**PASSAGE PROVIDED**
== Segment start ==

DEREGULATIONOFTHEU.S. electricity industry, a process with strong implications for natural gas demand, slogged part way through a critical phase in 1997. State legislatures and public utility commissions were deciding how competition would occur at the retail level and who would bear the costs of change.
The possible outcome was 50 separate sets of answers to important questions about the amount of latitude consumers would have in choosing electricity suppliers, the mechanics of those choices, and disposition of hundreds of billions of dollars in utility book value expected to be voided by competition. And further action at the federal level was not out of the question. Deregulation bills had been introduced in the House and Senate, but floor action appeared unlikely before 1998.
Electricity deregulation had moved to the state level in April 1996, when the Federal Energy Regulatory Commission carried the process through the wholesale level with its Orders 888 and 889 and left retail deregulation to the states. Through mid-1997, eight states had enacted legislation restructuring their electric utility industries, according to a tally by the U.S. Energy Information Administration. Five states had issued comprehensive regulatory orders addressing the issue, and 23 states had legislative or regulatory investigations under way.
For natural gas, slow progress toward complete deregulation created huge uncertainty about future markets, especially during the several years expected to be needed for the transition to a competitive electricity market. Generation of electrical power, especially in nonutility plants, was generally regarded as the gas market sector with greatest potential for growth (Fig. 1; Tables 1, 2).
Future demand within that market, however, depended greatly on how utilities made use of existing generation capacity in a competitive climate. At least for the 3-5 years following deregulation, a continuation of strong growth in gas use for power generation was anything but certain.
Moving to competition
If a detailed picture of a deregulated electricity industry remained elusive in 1997, the general pattern did not.
Before deregulation, utilities owned and operated generation, transmission, and distribution functions, delivering electricity as a bundled service to consumers with little or no choice of supplier. After deregulation, generation will be subject to little or no regulation. Transmission and distribution will remain regulated, although the nature of regulation will change. The three branches of the business will be operated, if not owned, separately. And many consumers will have some degree of choice among electricity suppliers.

== Segment end ==

**ACTIVITY LIST**
a: According to the passage on electricity deregulation, how many states had enacted legislation restructuring their electric utility industries through mid-1997?
b: Resume the passage on electricity deregulation after its final sentence.

**RECORD EXTRACTS**
== Segment start ==

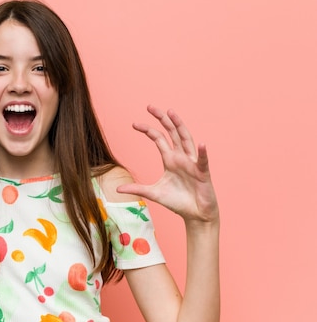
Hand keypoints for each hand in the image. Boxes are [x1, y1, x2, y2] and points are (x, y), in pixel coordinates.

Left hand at [117, 105, 218, 223]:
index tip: (135, 124)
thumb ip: (137, 189)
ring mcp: (192, 163)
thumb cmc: (178, 201)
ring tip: (172, 113)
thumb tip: (117, 189)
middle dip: (162, 119)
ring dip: (180, 126)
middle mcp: (181, 157)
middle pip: (172, 133)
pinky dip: (203, 153)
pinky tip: (201, 144)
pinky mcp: (202, 174)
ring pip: (186, 140)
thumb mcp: (153, 193)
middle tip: (150, 107)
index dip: (148, 130)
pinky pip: (203, 162)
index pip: (159, 139)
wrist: (195, 214)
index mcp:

== Segment end ==

**RESULTS BY TASK**
a: Eight states.

b:
Congress made the first official step toward deregulation in 1978 by passing the Public Utility Regulatory Policy Act (Purpa). Purpa was significant for creating the first place in the wholesale market in many years for generators not owned by utilities. Purpa called those nonutility generators "qualifying facilities," which included cogeneration plants and generators fueled by renewable energy. Utilities had to buy electricity from qualifying facilities and from designated small power producers at prices reflecting their avoided costs, based on estimates of what the buyers would have paid for the same amount of power if they had added generation capacity or bought the electricity from other utilities. Purpa also made utilities undertake major conservation programs.
In 1992, the Energy Policy Act took nonutility power generation a step further. It created an entity called "exempt wholesale generator," which could produce electricity by any of a variety of means for the wholesale market free of utility-type regulation and which could, unlike cogenerators under Purpa, be owned by utilities. The act further allowed wholesale wheeling-or transactions across a power grid by parties other than grid owners-and directed the FERC to promote wholesale competition.
FERC Orders 888 and 889 of April 1996 provided for open access to power grids for wholesale transactions and took steps to assure competitive equivalency of that access, such as mandating functional segregation of utility marketing functions and provision of real-time electronic information on availability of capacity. The FERC orders further allowed utilities to recover, through charges on departing wholesale customers, stranded costs, or past investments made or obligations incurred to serve customers lost to new competition. They also set standards of operation for independent system operators (ISOs)-entities created to manage and operate power grids independently of utility owners.
FERC thus took deregulation to the point of open access to the power grid by wholesale nonutility generators. At that stage, however, movement toward competition in electricity markets had only begun.
Stranded costs
In fact, the parts of the process left for states to handle were the toughest. The two biggest general issues were stranded costs and mechanisms of consumer choice.
Stranded costs gave state authorities an enormous problem to solve. At mid-1997, estimates of future stranded costs ranged from $10-20 billion to as high as $500 billion. The costs were expected to materialize as utility consumers took advantage of their new ability to buy electricity from other providers. Investments that the utilities had made to serve those customers, whether in generating capacity or purchase agreements, would lose value and have to be written down in utility financial books. The amount of expected devaluation was the estimated stranded cost.
The question was who would pay for these asset devaluations. The basic options were utility shareholders and ratepayers. From the utility`s point of view, the greater the share of stranded costs recoverable from ratepayers the better.
Nonutility suppliers, of course, took a different view. Before legislatures and public utility commissions, they argued that allowing for the recovery of stranded costs compromised the process of deregulation and kept consumers from enjoying full benefits of competition. They believed that compensating utilities for investments soured by competition gave traditional electricity suppliers unfair competitive advantage in the new environment.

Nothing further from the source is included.